> _TASK STATEMENT_: Without including any images, reproduce each entry exactly.

[Dataset items]
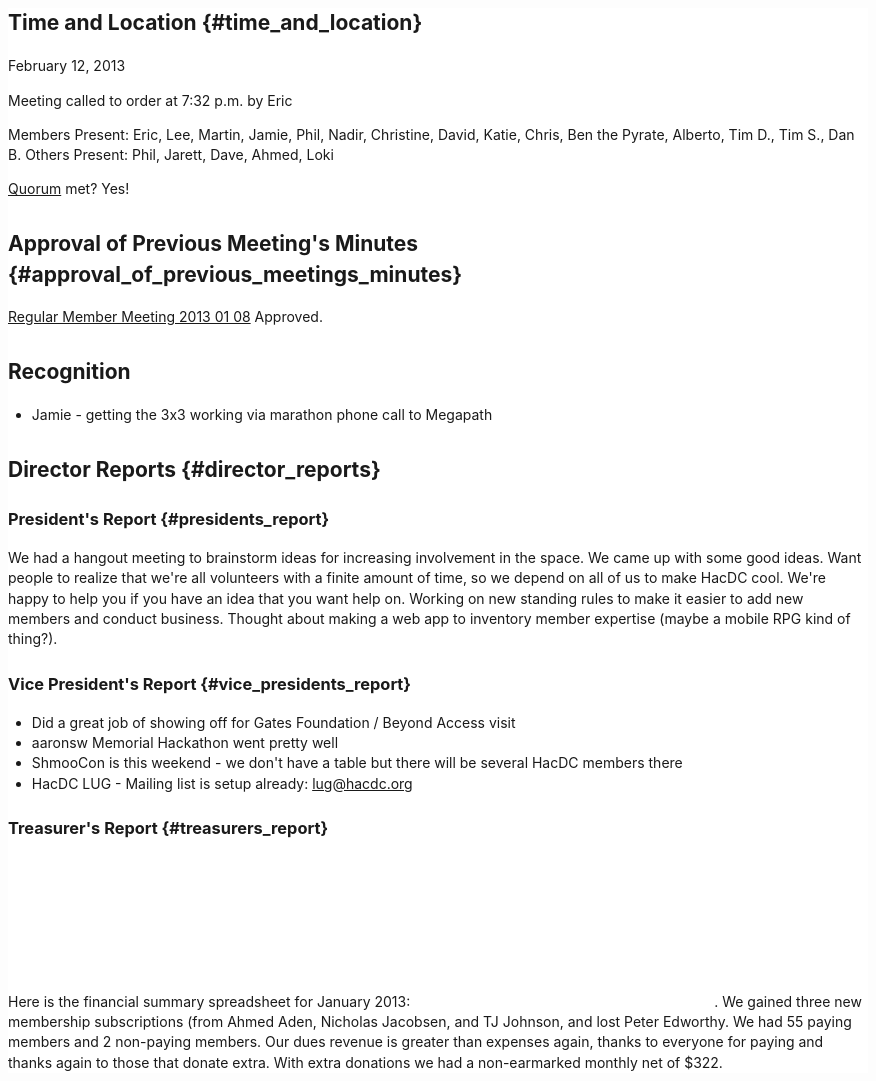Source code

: ## Time and Location {#time_and_location}

February 12, 2013

Meeting called to order at 7:32 p.m. by Eric

Members Present: Eric, Lee, Martin, Jamie, Phil, Nadir, Christine,
David, Katie, Chris, Ben the Pyrate, Alberto, Tim D., Tim S., Dan B.
Others Present: Phil, Jarett, Dave, Ahmed, Loki

[Quorum](Quorum) met? Yes!

## Approval of Previous Meeting's Minutes {#approval_of_previous_meetings_minutes}

[Regular Member Meeting 2013 01
08](Regular_Member_Meeting_2013_01_08) Approved.

## Recognition

-   Jamie - getting the 3x3 working via marathon phone call to Megapath

## Director Reports {#director_reports}

### President's Report {#presidents_report}

We had a hangout meeting to brainstorm ideas for increasing involvement
in the space. We came up with some good ideas. Want people to realize
that we're all volunteers with a finite amount of time, so we depend on
all of us to make HacDC cool. We're happy to help you if you have an
idea that you want help on. Working on new standing rules to make it
easier to add new members and conduct business. Thought about making a
web app to inventory member expertise (maybe a mobile RPG kind of
thing?).

### Vice President's Report {#vice_presidents_report}

-   Did a great job of showing off for Gates Foundation / Beyond Access
    visit
-   aaronsw Memorial Hackathon went pretty well
-   ShmooCon is this weekend - we don't have a table but there will be
    several HacDC members there
-   HacDC LUG - Mailing list is setup already: lug@hacdc.org

### Treasurer's Report {#treasurers_report}

Here is the financial summary spreadsheet for January 2013:
![](HacDC_Financials_2013_01.pdf "HacDC_Financials_2013_01.pdf"). We
gained three new membership subscriptions (from Ahmed Aden, Nicholas
Jacobsen, and TJ Johnson, and lost Peter Edworthy. We had 55 paying
members and 2 non-paying members. Our dues revenue is greater than
expenses again, thanks to everyone for paying and thanks again to those
that donate extra. With extra donations we had a non-earmarked monthly
net of \$322.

> _ANSWER FOR THIS EXERCISE_:
Source code

: ## Time and Location {#time_and_location}

February 12, 2013

Meeting called to order at 7:32 p.m. by Eric

Members Present: Eric, Lee, Martin, Jamie, Phil, Nadir, Christine,
David, Katie, Chris, Ben the Pyrate, Alberto, Tim D., Tim S., Dan B.
Others Present: Phil, Jarett, Dave, Ahmed, Loki

[Quorum](Quorum) met? Yes!

## Approval of Previous Meeting's Minutes {#approval_of_previous_meetings_minutes}

[Regular Member Meeting 2013 01
08](Regular_Member_Meeting_2013_01_08) Approved.

## Recognition

-   Jamie - getting the 3x3 working via marathon phone call to Megapath

## Director Reports {#director_reports}

### President's Report {#presidents_report}

We had a hangout meeting to brainstorm ideas for increasing involvement
in the space. We came up with some good ideas. Want people to realize
that we're all volunteers with a finite amount of time, so we depend on
all of us to make HacDC cool. We're happy to help you if you have an
idea that you want help on. Working on new standing rules to make it
easier to add new members and conduct business. Thought about making a
web app to inventory member expertise (maybe a mobile RPG kind of
thing?).

### Vice President's Report {#vice_presidents_report}

-   Did a great job of showing off for Gates Foundation / Beyond Access
    visit
-   aaronsw Memorial Hackathon went pretty well
-   ShmooCon is this weekend - we don't have a table but there will be
    several HacDC members there
-   HacDC LUG - Mailing list is setup already: lug@hacdc.org

### Treasurer's Report {#treasurers_report}

Here is the financial summary spreadsheet for January 2013:
![](HacDC_Financials_2013_01.pdf "HacDC_Financials_2013_01.pdf"). We
gained three new membership subscriptions (from Ahmed Aden, Nicholas
Jacobsen, and TJ Johnson, and lost Peter Edworthy. We had 55 paying
members and 2 non-paying members. Our dues revenue is greater than
expenses again, thanks to everyone for paying and thanks again to those
that donate extra. With extra donations we had a non-earmarked monthly
net of \$322.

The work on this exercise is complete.